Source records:
====================

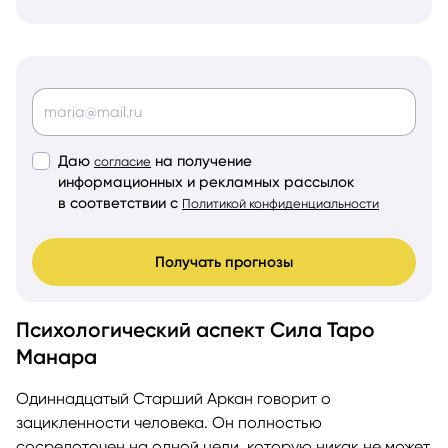
Даю
на получение
согласие
информационных и рекламных рассылок
в соответствии с
Политикой конфиденциальности
Получать прогнозы
Психологический аспект Сила Таро
Манара
Одиннадцатый Старший Аркан говорит о
зацикленности человека. Он полностью
сосредоточен на одной цели, которую никак не может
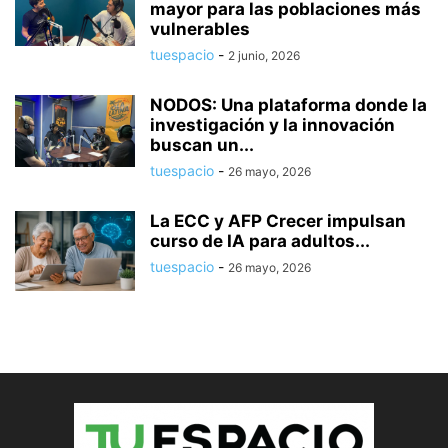
mayor para las poblaciones más
vulnerables
tuespacio
-
2 junio, 2026
NODOS: Una plataforma donde la
investigación y la innovación
buscan un...
tuespacio
-
26 mayo, 2026
La ECC y AFP Crecer impulsan
curso de IA para adultos...
tuespacio
-
26 mayo, 2026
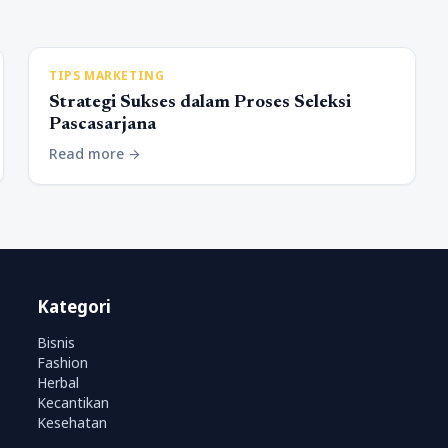
TIPS MARKETING
Strategi Sukses dalam Proses Seleksi
Pascasarjana
Read more
arrow_forward
Kategori
Bisnis
Fashion
Herbal
Kecantikan
Kesehatan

====================

TASK GOAL
Present each line of text in the data above as a Markdown table with the columns Row and Text, numbering the rows and skipping any blank lines. Leave the pictures out of the answer.

WRITTEN SOLUTION
| Row | Text |
|---|---|
| 1 | Даю |
| 2 | на получение |
| 3 | согласие |
| 4 | информационных и рекламных рассылок |
| 5 | в соответствии с |
| 6 | Политикой конфиденциальности |
| 7 | Получать прогнозы |
| 8 | Психологический аспект Сила Таро |
| 9 | Манара |
| 10 | Одиннадцатый Старший Аркан говорит о |
| 11 | зацикленности человека. Он полностью |
| 12 | сосредоточен на одной цели, которую никак не может |
| 13 | mayor para las poblaciones más |
| 14 | vulnerables |
| 15 | tuespacio |
| 16 | - |
| 17 | 2 junio, 2026 |
| 18 | NODOS: Una plataforma donde la |
| 19 | investigación y la innovación |
| 20 | buscan un... |
| 21 | tuespacio |
| 22 | - |
| 23 | 26 mayo, 2026 |
| 24 | La ECC y AFP Crecer impulsan |
| 25 | curso de IA para adultos... |
| 26 | tuespacio |
| 27 | - |
| 28 | 26 mayo, 2026 |
| 29 | TIPS MARKETING |
| 30 | Strategi Sukses dalam Proses Seleksi |
| 31 | Pascasarjana |
| 32 | Read more |
| 33 | arrow_forward |
| 34 | Kategori |
| 35 | Bisnis |
| 36 | Fashion |
| 37 | Herbal |
| 38 | Kecantikan |
| 39 | Kesehatan |